GIVEN TEXT -
# Bending/Stripping Cabinet Screws



## WNYcarpenter (Mar 2, 2007)

There's a set of cabinet clamp at the depot for around $50. Well worth it. By turning one knob clamping pressure flushes the stiles and holds the cabs tight. They come as a set of two. there's a pre-drill hole that keeps your bit straight. 

Maybe this is so well known I'm silly for mentioning it. Some guys carry a bar of soap and pull the screw through it for lubrication. What I do and I read it in JLC or somewhere. I buy a $.99 wax ring for a toilet and dip the screw in.....Haven't broken or bent a screw in years.


----------



## Greg Di (Mar 12, 2005)

WNYcarpenter said:


> Maybe this is so well known I'm silly for mentioning it. Some guys carry a bar of soap and pull the screw through it for lubrication. What I do and I read it in JLC or somewhere. I buy a $.99 wax ring for a toilet and dip the screw in.....Haven't broken or bent a screw in years.


Here's the rest of that tip. Drill a hole in the end of your hammer and force the wax into the hole. Now you have a reliable place to keep the wax!

If you are reading this and don't have an impact driver, go drive head-on into the next telephone pole you see. What rock have you been under for the past 4-5 years?!??!?!?! They are indispensible.

As far as cabinet screws go, try these from Fastcap.com:

http://www.fastcap.com/prod2.asp?page=powerheads

I bet if you call them and ask for a sample, they'll send some out to you free. They do work great!


----------



## WNYcarpenter (Mar 2, 2007)

Here's a link to the clamps I mentioned in my last post. Sorry, there are two knobs!



http://www.coastaltool.com/cgi-bin/SoftCart.exe/clamps_vises/pony/cabinet_claw.htm?E+coastest


----------



## WNYcarpenter (Mar 2, 2007)

I appologize for previous posts....Today, I broke off two screws and stripped one! I didn't have any wax with me and tried using liquid soap I borrowed from the kitchen (it worked), but not well enough. arty: 

Impact driver!!


----------



## Mike Finley (Apr 28, 2004)

WNYcarpenter said:


> Here's a link to the clamps I mentioned in my last post. Sorry, there are two knobs!

SOURCE DATA -
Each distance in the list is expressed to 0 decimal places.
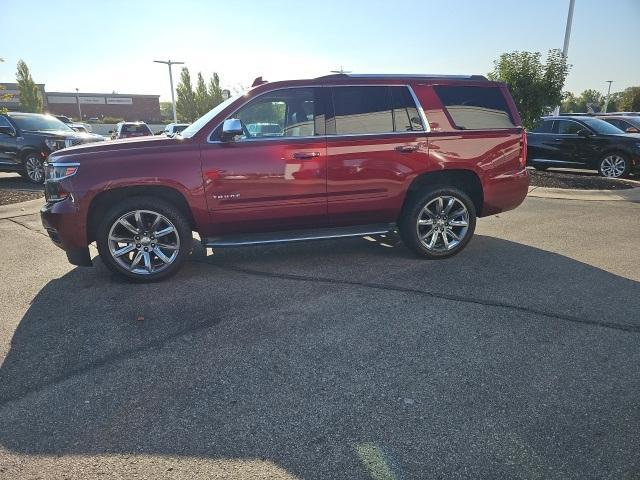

EXERCISE TASKS -
1. List every substance that the forum thread on bending and stripping cabinet screws mentions using to lubricate a screw.
2. Carry on the forum thread about bending and stripping cabinet screws, starting right after its last line.

SOLVED PROBLEMS -
1.
- A bar of soap
- Wax from a toilet wax ring
- Liquid soap borrowed from the kitchen

2.
> 
> 
> 
> http://www.coastaltool.com/cgi-bin/SoftCart.exe/clamps_vises/pony/cabinet_claw.htm?E+coastest


I have two of those cabinet claw clamps, I find them worthless because I can't counter sink using them. I'll give them to any contractor with 200 posts here for free, just pay for the shipping.


----------



## WNYcarpenter (Mar 2, 2007)

Well Mike, your not very observant because if you look closely enough or owned on than you'd see that there's a plastic part that swivels. You simply move the part aside, low an behold......you can countersink your screw....


----------



## LNG24 (Oct 30, 2005)

Mike Finley said:


> I have two of those cabinet claw clamps, I find them worthless because I can't counter sink using them. I'll give them to any contractor with 200 posts here for free, just pay for the shipping.


Hey Mike, 211 posts here. How much for shipping to 12590?


----------



## ecooke21 (Sep 21, 2004)

WNYcarpenter said:


> Well Mike, your not very observant because if you look closely enough or owned on than you'd see that there's a plastic part that swivels. You simply move the part aside, low an behold......you can countersink your screw....



Righto chap! I have the same ones and I can countersink after moving the plastic thing aside.. I think thise cab claws are the sh!t.. I'll pay for shiping for those Mike..
where do i paypal?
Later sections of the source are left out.